_Source passage:_
□ □ □ □ □ □ □

Simple phenomenological parameterizations of these new ``polarizing
fragmentation functions'', which describe quite well the experimental
data on $\Lambda$ and $\bar\Lambda$ hyperons produced in $p-A$ processes,
are utilized and extended here to give predictions for transverse $\Lambda$
polarization in semi-inclusive DIS.}


\section{Transverse $\Lambda$ polarization in hadronic collisions}

Transverse hyperon polarization in high-energy, unpolarized
hadron collisions is a long-standing challenge for theoretical
models of hadronic reactions.
% The large polarization observed
%for some hyperons and its dependence on the kinematical variables
%$x_{_F}=2p_L/\sqrt{s}$ and $p_{_T}$ ($p_L$ and $p_{_T}$ are respectively
%the longitudinal and transverse component of the hyperon momentum,
%measured in the hadronic c.m. reference frame)
%test severely any proposed theoretical model.
We have recently proposed an approach~\cite{abdm01} to this problem
based on perturbative QCD and its factorization theorems, and including
polarization and intrinsic transverse momentum,
$\mbox{\boldmath$k$}_\perp$, effects.
This approach was already applied to the study of transverse
single spin asymmetries in inclusive particle production at large $x_{_F}$
and medium-large $p_{_T}$.~\cite{abm95}
It requires the introduction of a new
class of leading-twist, polarized and
$\mbox{\boldmath$k$}_\perp$-dependent distributions and
fragmentation functions (FF).
These new functions can be extracted
by fitting available experimental data
and consistently applied to give predictions for other processes.

□ □ □ □ □ □ □

_Action item a:_ How does the passage on transverse Λ polarization describe transverse hyperon polarization in high-energy, unpolarized hadron collisions?

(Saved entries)
□ □ □ □ □ □ □

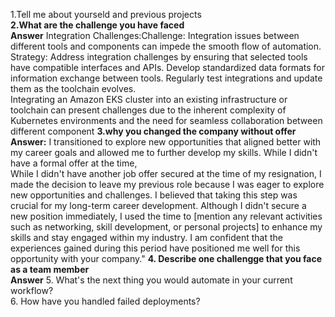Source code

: 1.Tell me about yourseld and previous projects   
**2.What are the challenge you have faced   
Answer** Integration Challenges:Challenge: Integration issues between different tools and components can impede the smooth flow of automation.
Strategy: Address integration challenges by ensuring that selected tools have compatible interfaces and APIs. Develop standardized data formats for information exchange between tools. Regularly test integrations and update them as the toolchain evolves.    
Integrating an Amazon EKS cluster into an existing infrastructure or toolchain can present challenges due to the inherent complexity of Kubernetes environments and the need for seamless collaboration between different component
**3.why you changed the company without offer  
Answer:** I transitioned to explore new opportunities that aligned better with my career goals and allowed me to further develop my skills. While I didn't have a formal offer at the time,   
While I didn't have another job offer secured at the time of my resignation, I made the decision to leave my previous role because I was eager to explore new opportunities and challenges. I believed that taking this step was crucial for my long-term career development. Although I didn't secure a new position immediately, I used the time to [mention any relevant activities such as networking, skill development, or personal projects] to enhance my skills and stay engaged within my industry. I am confident that the experiences gained during this period have positioned me well for this opportunity with your company."
**4. Describe one challengge that you face as a team member   
Answer** 
5. What's the next thing you would automate in your current workflow?   
6. How have you handled failed deployments?


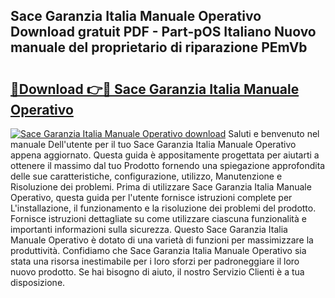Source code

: ## Sace Garanzia Italia Manuale Operativo Download gratuit PDF - Part-pOS Italiano Nuovo manuale del proprietario di riparazione PEmVb

# <h2><a href="http://dfd9yz.blite.top/?on=Sace+Garanzia+Italia+Manuale+Operativo">🔗Download 👉🔴 Sace Garanzia Italia Manuale Operativo</a></h2>

[![Sace Garanzia Italia Manuale Operativo download](https://i.imgur.com/lujVjoI.png)](http://dfd9yz.blite.top/?on=Sace+Garanzia+Italia+Manuale+Operativo)
Saluti e benvenuto nel manuale Dell'utente per il tuo Sace Garanzia Italia Manuale Operativo appena aggiornato. Questa guida è appositamente progettata per aiutarti a ottenere il massimo dal tuo Prodotto fornendo una spiegazione approfondita delle sue caratteristiche, configurazione, utilizzo, Manutenzione e Risoluzione dei problemi. Prima di utilizzare Sace Garanzia Italia Manuale Operativo, questa guida per l'utente fornisce istruzioni complete per L'installazione, il funzionamento e la risoluzione dei problemi del prodotto. Fornisce istruzioni dettagliate su come utilizzare ciascuna funzionalità e importanti informazioni sulla sicurezza. Questo Sace Garanzia Italia Manuale Operativo è dotato di una varietà di funzioni per massimizzare la produttività. Confidiamo che Sace Garanzia Italia Manuale Operativo sia stata una risorsa inestimabile per i loro sforzi per padroneggiare il loro nuovo prodotto. Se hai bisogno di aiuto, il nostro Servizio Clienti è a tua disposizione.

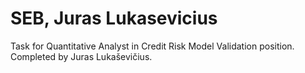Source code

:# SEB, Juras Lukasevicius
 Task for Quantitative Analyst in Credit Risk Model Validation position. Completed by Juras Lukaševičius.
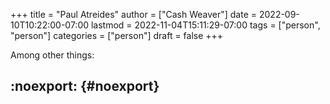 +++
title = "Paul Atreides"
author = ["Cash Weaver"]
date = 2022-09-10T10:22:00-07:00
lastmod = 2022-11-04T15:11:29-07:00
tags = ["person", "person"]
categories = ["person"]
draft = false
+++

Among other things:


## :noexport: {#noexport}
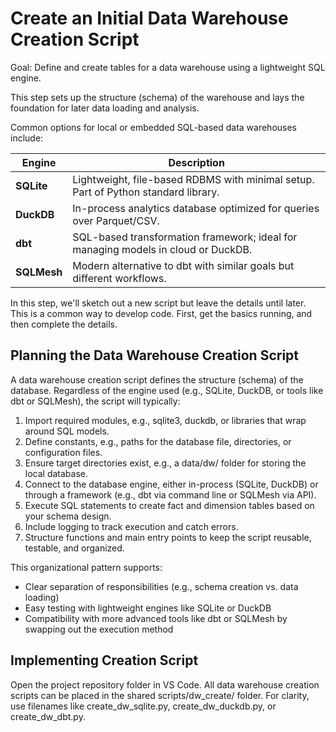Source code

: # Create an Initial Data Warehouse Creation Script

Goal: Define and create tables for a data warehouse using a lightweight SQL engine.  

This step sets up the structure (schema) of the warehouse and lays the foundation for later data loading and analysis.

Common options for local or embedded SQL-based data warehouses include:

| Engine    | Description                                                                 |
|-----------|-----------------------------------------------------------------------------|
| **SQLite** | Lightweight, file-based RDBMS with minimal setup. Part of Python standard library. |
| **DuckDB** | In-process analytics database optimized for queries over Parquet/CSV.       |
| **dbt**    | SQL-based transformation framework; ideal for managing models in cloud or DuckDB. |
| **SQLMesh** | Modern alternative to dbt with similar goals but different workflows.      |

In this step, we'll sketch out a new script but leave the details until later. 
This is a common way to develop code. First, get the basics running, and then complete the details. 

## Planning the Data Warehouse Creation Script

A data warehouse creation script defines the structure (schema) of the database. 
Regardless of the engine used (e.g., SQLite, DuckDB, or tools like dbt or SQLMesh), the script will typically:

1. Import required modules, e.g., sqlite3, duckdb, or libraries that wrap around SQL models.
1. Define constants, e.g., paths for the database file, directories, or configuration files.
1. Ensure target directories exist, e.g., a data/dw/ folder for storing the local database.
1. Connect to the database engine, either in-process (SQLite, DuckDB) or through a framework (e.g., dbt via command line or SQLMesh via API).
1. Execute SQL statements to create fact and dimension tables based on your schema design.
1. Include logging to track execution and catch errors.
1. Structure functions and main entry points to keep the script reusable, testable, and organized.

This organizational pattern supports:

- Clear separation of responsibilities (e.g., schema creation vs. data loading)
- Easy testing with lightweight engines like SQLite or DuckDB
- Compatibility with more advanced tools like dbt or SQLMesh by swapping out the execution method

## Implementing Creation Script

Open the project repository folder in VS Code. 
All data warehouse creation scripts can be placed in the shared scripts/dw_create/ folder.
For clarity, use filenames like create_dw_sqlite.py, create_dw_duckdb.py, or create_dw_dbt.py.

□ □ □ □ □ □ □

_Action item b:_ From the saved entries, duplicate the lines starting with the line that contains "and previous projects" and going on through the line that contains "Strategy: Address integration", character for character.

_Expected output a:_ It is a long-standing challenge for theoretical models of hadronic reactions.

_Expected output b:_
: 1.Tell me about yourseld and previous projects   
**2.What are the challenge you have faced   
Answer** Integration Challenges:Challenge: Integration issues between different tools and components can impede the smooth flow of automation.
Strategy: Address integration challenges by ensuring that selected tools have compatible interfaces and APIs. Develop standardized data formats for information exchange between tools. Regularly test integrations and update them as the toolchain evolves.    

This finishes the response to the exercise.